What Those Body Noises Are Trying to Tell You
Joel M. Press, MD, physiatrist-in-chief at HSS, and others discuss body noises and when they’re a cause for concern.
If your joints are cracking, “it's not something to fear in and of itself,” said Dr. Press. The sound could stem from air or gas bubbles being released in the synovial fluid around the joint, which is often the case when your wrists, knees or feet crack. Or, it could be from a muscle or tendon snapping against the side of your anklebone or hip bone when you stretch your leg after sitting for a long time. By contrast, a grinding sound that occurs in your knees could be due to some degeneration. “As we get older, we all get wear and tear in our joints — it's like gray hair and wrinkles,” explained Dr. Press. “As cartilage wears down, you have less shock absorption so when two areas rub against each other, you may hear some noise.”

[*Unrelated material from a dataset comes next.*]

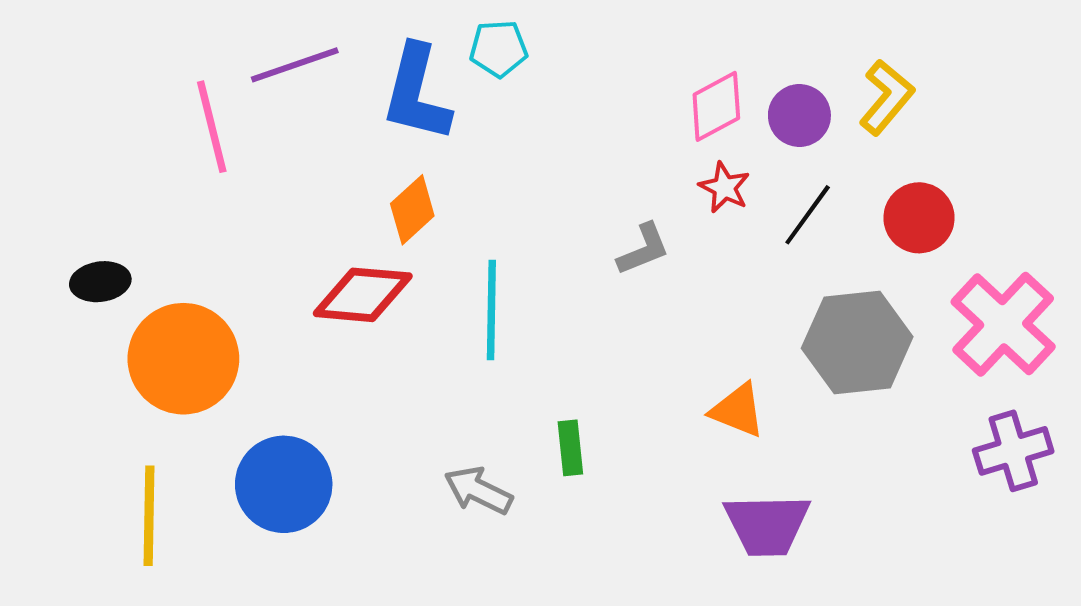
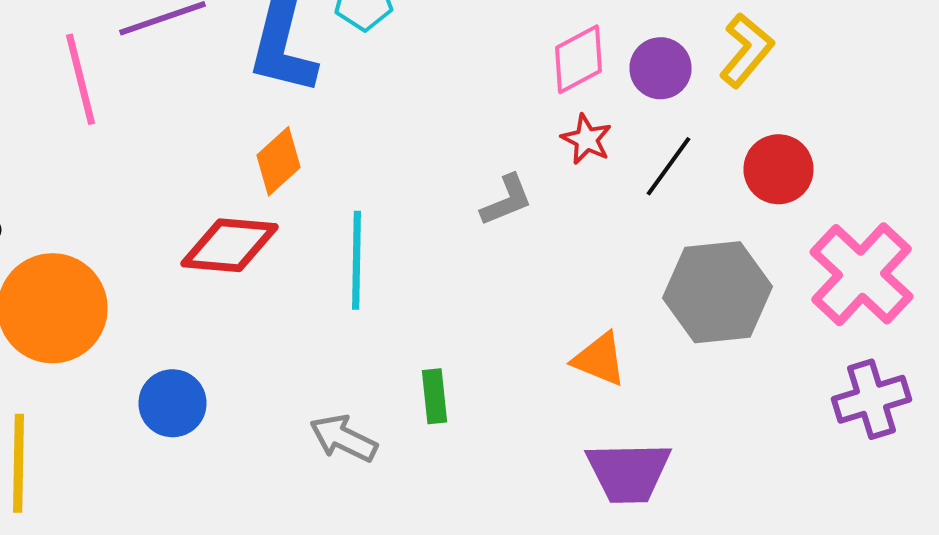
blue circle: (284, 484) -> (172, 403), moved, size x0.7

However, the key question is: Does the joint hurt when it makes noise? If it does, or if the joint is swollen, red or bruised, has limited mobility, or gets stuck or locked in place, those are signs of a problem. Joint noise accompanied by any of these symptoms may signal arthritis, an injury or a movement problem in the joint, said Dr. Press. If such symptoms are present, it is advised to see a primary care physician, a musculoskeletal specialist, a physiatrist or an orthopedic surgeon.